Mit dem Alibi, das die Verteidigung eines Beschuldigten aus den Ermittlungsergebnissen der Behörden selbst heraus gearbeitet hatte, ist das die zweite Niederlage für die GBA und die Soko Linx.

Linke Bewegung ringt um Umgang

Die Causa Domhöver ist für Solidaritäts- und Antifagruppen eine Herausforderung. Zunächst einmal sind da die Fälle sexualisierter Gewalt, die von einer Betroffenen und ihrem Umfeld öffentlich gemacht wurden. In dem Schreiben dazu wurde aber auch den Freund:innen und politischen Gefährt:innen Domhövers vorgeworfen, ihn geschützt und seine Gewalt verharmlost zu haben. Immerhin hat sich das Solidaritätsbündnis klar zu den Vorwürfen positioniert und ihm, noch bevor er bei der Polizei aussagte, die Unterstützung entzogen.  Zudem wurde gegen Domhöver  auch durch die Polizei bis Mai 2022 wegen mindestens einer Vergewaltigung ermittelt.
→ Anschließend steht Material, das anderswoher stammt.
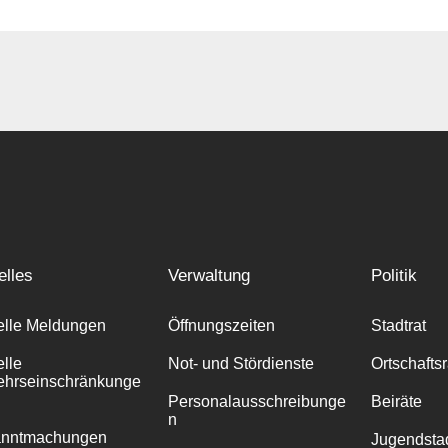
elles
Verwaltung
Politik
elle Meldungen
Öffnungszeiten
Stadtrat
elle
Not- und Stördienste
Ortschafts
ehrseinschränkunge
Personalausschreibunge
Beiräte
n
anntmachungen
Jugendstad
Dennoch konstatierte die Zeitung Analyse & Kritik, dass es ein Ungleichgewicht zwischen der Thematisierung von Verrat und Vergewaltigung gäbe. Auf der linken Plattform de.indymedia.org tauchten mehrfach Texte auf, die als Urheber:innen des Outcalls im Oktober 2021 den Verfassungsschutz oder andere politische Gegner:innen vermuteten. Egal wie nützlich den Ermittlungsbehörden das Isolationsgefühl Domhövers nach dem Outcall gewesen ist, bewirken derlei Mutmaßungen doch immer, die Opfer von sexualisierter Gewalt zum Schweigen zu bringen. Solchen Veröffentlichungen folgten andere Texte, die sich klar auf der Seite der Betroffenen positionierten. Der Fehler sei schon im Vorfeld geschehen. Einigen seiner Genoss:innen hätten von den Vergewaltigungsvorwürfen gewusst, aber nicht reagiert. Ein Teil dieses ehemaligen Umfeldes meldete sich im September zu Wort. In ihrem Text konstatieren sie geschehenes Fehlverhalten und werfen Fragen auf, was sie als Freund:innen und Genoss:innen von Domhöver falsch gemacht haben.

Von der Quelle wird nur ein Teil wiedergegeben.